EXERCISE PROMPT :: Please print the data again exactly as given.
Segment Start: GIVEN DATA
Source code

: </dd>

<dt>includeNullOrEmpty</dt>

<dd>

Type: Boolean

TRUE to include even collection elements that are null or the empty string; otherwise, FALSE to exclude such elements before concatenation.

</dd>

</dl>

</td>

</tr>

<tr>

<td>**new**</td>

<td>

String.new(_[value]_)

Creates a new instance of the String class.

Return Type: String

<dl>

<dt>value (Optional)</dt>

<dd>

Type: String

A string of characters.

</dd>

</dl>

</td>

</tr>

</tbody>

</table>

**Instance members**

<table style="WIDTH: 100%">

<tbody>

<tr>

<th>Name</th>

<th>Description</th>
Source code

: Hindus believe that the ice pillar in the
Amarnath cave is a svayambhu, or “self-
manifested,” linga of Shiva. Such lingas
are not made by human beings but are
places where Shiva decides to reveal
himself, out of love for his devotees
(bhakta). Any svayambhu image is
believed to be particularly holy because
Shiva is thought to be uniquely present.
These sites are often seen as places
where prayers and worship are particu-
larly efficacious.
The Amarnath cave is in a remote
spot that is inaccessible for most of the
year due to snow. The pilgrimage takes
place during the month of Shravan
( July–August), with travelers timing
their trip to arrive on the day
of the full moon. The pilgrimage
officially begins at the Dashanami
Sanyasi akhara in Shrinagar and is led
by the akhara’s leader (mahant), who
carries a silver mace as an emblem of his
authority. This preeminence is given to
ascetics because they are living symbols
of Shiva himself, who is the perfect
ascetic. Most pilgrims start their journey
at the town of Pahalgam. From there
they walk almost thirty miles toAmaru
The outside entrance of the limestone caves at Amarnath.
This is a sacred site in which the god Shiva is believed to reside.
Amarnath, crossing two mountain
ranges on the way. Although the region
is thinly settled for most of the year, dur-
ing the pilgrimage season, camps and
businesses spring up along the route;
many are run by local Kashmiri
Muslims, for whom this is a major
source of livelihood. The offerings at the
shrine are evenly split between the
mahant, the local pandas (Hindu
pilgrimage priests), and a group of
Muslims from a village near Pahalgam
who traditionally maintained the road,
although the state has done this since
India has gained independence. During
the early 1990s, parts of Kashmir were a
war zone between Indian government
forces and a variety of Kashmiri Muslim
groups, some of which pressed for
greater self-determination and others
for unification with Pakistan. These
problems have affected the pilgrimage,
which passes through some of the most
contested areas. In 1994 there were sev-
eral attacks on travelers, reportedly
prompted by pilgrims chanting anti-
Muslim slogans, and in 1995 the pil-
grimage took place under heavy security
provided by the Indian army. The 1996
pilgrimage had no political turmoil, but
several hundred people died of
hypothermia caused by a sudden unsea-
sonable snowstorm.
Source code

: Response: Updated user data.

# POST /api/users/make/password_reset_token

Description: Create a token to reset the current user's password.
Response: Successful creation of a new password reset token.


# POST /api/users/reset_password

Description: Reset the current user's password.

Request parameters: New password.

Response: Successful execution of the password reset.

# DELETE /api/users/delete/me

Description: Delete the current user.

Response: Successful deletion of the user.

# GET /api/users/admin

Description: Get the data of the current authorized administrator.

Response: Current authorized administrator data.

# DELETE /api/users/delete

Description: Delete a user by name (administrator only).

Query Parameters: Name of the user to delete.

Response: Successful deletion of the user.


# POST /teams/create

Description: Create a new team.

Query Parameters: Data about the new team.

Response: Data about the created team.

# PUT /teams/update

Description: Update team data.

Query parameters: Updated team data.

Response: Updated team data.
Segment End: GIVEN DATA
ANSWER TO THIS PROBLEM ::
Source code

: </dd>

<dt>includeNullOrEmpty</dt>

<dd>

Type: Boolean

TRUE to include even collection elements that are null or the empty string; otherwise, FALSE to exclude such elements before concatenation.

</dd>

</dl>

</td>

</tr>

<tr>

<td>**new**</td>

<td>

String.new(_[value]_)

Creates a new instance of the String class.

Return Type: String

<dl>

<dt>value (Optional)</dt>

<dd>

Type: String

A string of characters.

</dd>

</dl>

</td>

</tr>

</tbody>

</table>

**Instance members**

<table style="WIDTH: 100%">

<tbody>

<tr>

<th>Name</th>

<th>Description</th>
Source code

: Hindus believe that the ice pillar in the
Amarnath cave is a svayambhu, or “self-
manifested,” linga of Shiva. Such lingas
are not made by human beings but are
places where Shiva decides to reveal
himself, out of love for his devotees
(bhakta). Any svayambhu image is
believed to be particularly holy because
Shiva is thought to be uniquely present.
These sites are often seen as places
where prayers and worship are particu-
larly efficacious.
The Amarnath cave is in a remote
spot that is inaccessible for most of the
year due to snow. The pilgrimage takes
place during the month of Shravan
( July–August), with travelers timing
their trip to arrive on the day
of the full moon. The pilgrimage
officially begins at the Dashanami
Sanyasi akhara in Shrinagar and is led
by the akhara’s leader (mahant), who
carries a silver mace as an emblem of his
authority. This preeminence is given to
ascetics because they are living symbols
of Shiva himself, who is the perfect
ascetic. Most pilgrims start their journey
at the town of Pahalgam. From there
they walk almost thirty miles toAmaru
The outside entrance of the limestone caves at Amarnath.
This is a sacred site in which the god Shiva is believed to reside.
Amarnath, crossing two mountain
ranges on the way. Although the region
is thinly settled for most of the year, dur-
ing the pilgrimage season, camps and
businesses spring up along the route;
many are run by local Kashmiri
Muslims, for whom this is a major
source of livelihood. The offerings at the
shrine are evenly split between the
mahant, the local pandas (Hindu
pilgrimage priests), and a group of
Muslims from a village near Pahalgam
who traditionally maintained the road,
although the state has done this since
India has gained independence. During
the early 1990s, parts of Kashmir were a
war zone between Indian government
forces and a variety of Kashmiri Muslim
groups, some of which pressed for
greater self-determination and others
for unification with Pakistan. These
problems have affected the pilgrimage,
which passes through some of the most
contested areas. In 1994 there were sev-
eral attacks on travelers, reportedly
prompted by pilgrims chanting anti-
Muslim slogans, and in 1995 the pil-
grimage took place under heavy security
provided by the Indian army. The 1996
pilgrimage had no political turmoil, but
several hundred people died of
hypothermia caused by a sudden unsea-
sonable snowstorm.
Source code

: Response: Updated user data.

# POST /api/users/make/password_reset_token

Description: Create a token to reset the current user's password.
Response: Successful creation of a new password reset token.


# POST /api/users/reset_password

Description: Reset the current user's password.

Request parameters: New password.

Response: Successful execution of the password reset.

# DELETE /api/users/delete/me

Description: Delete the current user.

Response: Successful deletion of the user.

# GET /api/users/admin

Description: Get the data of the current authorized administrator.

Response: Current authorized administrator data.

# DELETE /api/users/delete

Description: Delete a user by name (administrator only).

Query Parameters: Name of the user to delete.

Response: Successful deletion of the user.


# POST /teams/create

Description: Create a new team.

Query Parameters: Data about the new team.

Response: Data about the created team.

# PUT /teams/update

Description: Update team data.

Query parameters: Updated team data.

Response: Updated team data.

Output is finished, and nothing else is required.